A chorus of assents followed them up the stairs. Alex was surprised not to hear the kind of crisp
yessirs
that normally were accompanied by military salutes.

Welch turned left at the top, walking briskly along a narrow corridor. His heavy boots made squelching sounds with every step, and Alex was reminded that he was just as wet and probably just as cold as she was.

Autocratic as he undoubtedly was, he
had
come to her rescue at the expense of his own comfort, and she appreciated that.

“Is your telephone working?” Her teeth chattered. She could not stop shivering. The faint warmth generated by her contact with his body and the greater warmth of the house did nothing to ease her bone-deep chill. Despite her physical discomfort, though, the situation she had left behind at Whistledown required immediate attention. “You need to call the fire department. And the police as well. Neely and I smelled smoke, and—and there was someone in the house.”

“So your sister said when she came banging on the door.” Welch sounded unimpressed as he turned into a doorway at the end of the hall, crossed a bedroom, and entered a white-tiled bathroom. By the light of the bobbing flashlight she saw that it was compact, with utilitarian fixtures and a large, glass-enclosed shower stall instead of a tub. “Okay, hold on. I’m going to put you down.”

He set her on her feet again, keeping a careful arm around her waist as he put the flashlight down on the back of the toilet tank, positioning it next to a box of tissues so that it wouldn’t roll. Thus situated, the small light provided an adequate degree of illumination, although the corners of the room and the ceiling remained shadowy and dark. Water dripped with an audible patter from her body and his to form a muddy puddle on the floor. He was dressed in the same red and gray plaid shirt he had worn earlier, plus jeans and boots, she saw. All were soaked, and his shirt and boots were caked with mud. She was in an equally sorry state. Long streaks of mud discolored her nightgown and smeared her arms and probably her face as well. Her shoes were mud-caked too. The nightgown itself was plastered against her breasts and stomach and wrapped around her legs, revealing every intimate detail of her slender body: her B-cup breasts with their cold-hardened nipples, her belly button, the dark triangle between her thighs. Mortified by her near nakedness, she instinctively turned away to keep him from getting a full frontal view.

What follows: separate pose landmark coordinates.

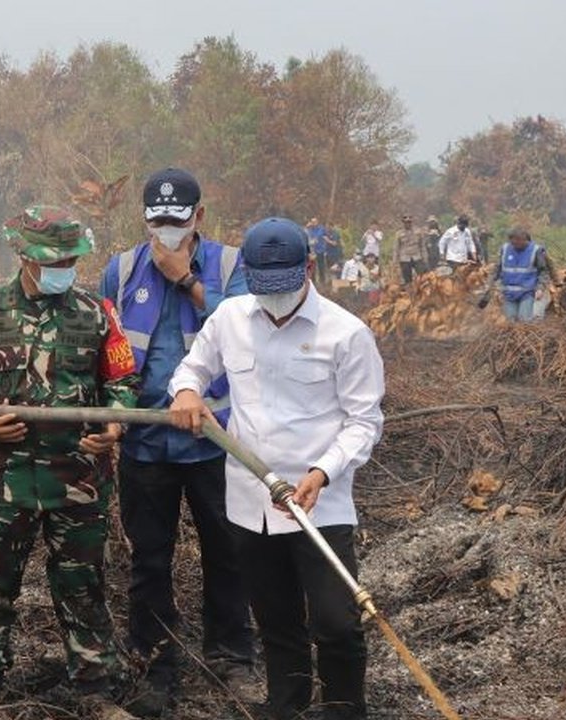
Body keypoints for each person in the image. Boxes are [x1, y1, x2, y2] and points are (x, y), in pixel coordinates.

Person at [168, 217, 385, 720]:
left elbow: (364, 421)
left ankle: (344, 710)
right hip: (250, 499)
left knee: (336, 621)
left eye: (284, 286)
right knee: (274, 617)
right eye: (263, 287)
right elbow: (191, 369)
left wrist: (322, 472)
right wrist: (187, 392)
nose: (274, 299)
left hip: (319, 501)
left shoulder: (346, 333)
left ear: (308, 267)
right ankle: (286, 705)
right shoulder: (229, 318)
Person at [0, 205, 140, 710]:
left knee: (83, 584)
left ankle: (93, 689)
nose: (63, 269)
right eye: (54, 260)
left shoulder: (97, 314)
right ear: (24, 256)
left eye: (70, 260)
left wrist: (113, 425)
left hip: (79, 478)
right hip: (5, 479)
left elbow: (121, 381)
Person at [98, 168, 254, 715]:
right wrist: (111, 419)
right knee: (149, 558)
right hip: (145, 444)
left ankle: (231, 655)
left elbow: (246, 333)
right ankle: (155, 662)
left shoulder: (231, 265)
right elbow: (106, 349)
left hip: (215, 440)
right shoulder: (120, 270)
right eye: (157, 220)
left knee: (228, 552)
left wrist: (185, 278)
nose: (166, 229)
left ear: (199, 217)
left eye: (177, 219)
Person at [480, 227, 551, 323]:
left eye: (518, 242)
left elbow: (544, 271)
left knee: (524, 321)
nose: (515, 245)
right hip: (509, 294)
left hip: (527, 293)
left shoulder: (535, 251)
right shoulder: (505, 249)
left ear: (525, 240)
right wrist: (489, 284)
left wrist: (540, 288)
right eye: (513, 242)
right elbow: (497, 270)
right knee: (511, 322)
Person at [392, 214, 427, 284]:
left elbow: (422, 246)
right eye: (406, 222)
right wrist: (394, 262)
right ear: (403, 223)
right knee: (407, 280)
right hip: (404, 258)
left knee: (422, 276)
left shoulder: (418, 232)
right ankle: (409, 289)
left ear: (411, 222)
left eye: (409, 222)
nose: (408, 224)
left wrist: (425, 258)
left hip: (417, 256)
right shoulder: (399, 234)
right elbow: (396, 248)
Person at [305, 218, 330, 285]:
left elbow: (325, 237)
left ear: (317, 222)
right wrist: (307, 227)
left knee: (321, 266)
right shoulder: (309, 229)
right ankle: (313, 281)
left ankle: (322, 281)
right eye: (312, 222)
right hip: (313, 251)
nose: (313, 223)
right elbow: (307, 236)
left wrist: (325, 247)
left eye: (315, 222)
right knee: (313, 267)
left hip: (320, 250)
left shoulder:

“Steady, now,” he said, for all the world as if she were a fidgety horse. His hand rode her hipbone as she moved. It was a big hand, long fingered and warm enough now to be felt through the almost nonexistent barrier of the wet silk. His fingertips dug lightly into her flesh.

“I’m okay.” But she wasn’t. Moving so quickly had been a mistake, she discovered. She felt dizzy and sick, and her knees threatened to give way. She staggered slightly as she took another step away from him. His arm contracted, reeling her in like a fish, pulling her against him. Head spinning, giving up the effort to stand alone for the moment, she subsided once more against his wide chest.

“Looks like it.” His voice was dry. Holding her securely against him with one arm, he reached out with the other to turn on the taps of the shower.

“You need to call the fire department,” Alex insisted into his shirt-front. His body heat was reasserting itself even through his clammy clothes, and she pressed close instinctively while convulsive shivers continued to rack her body. The promise implicit in the rushing hot water no more than inches away was tantalizing. “And the police.”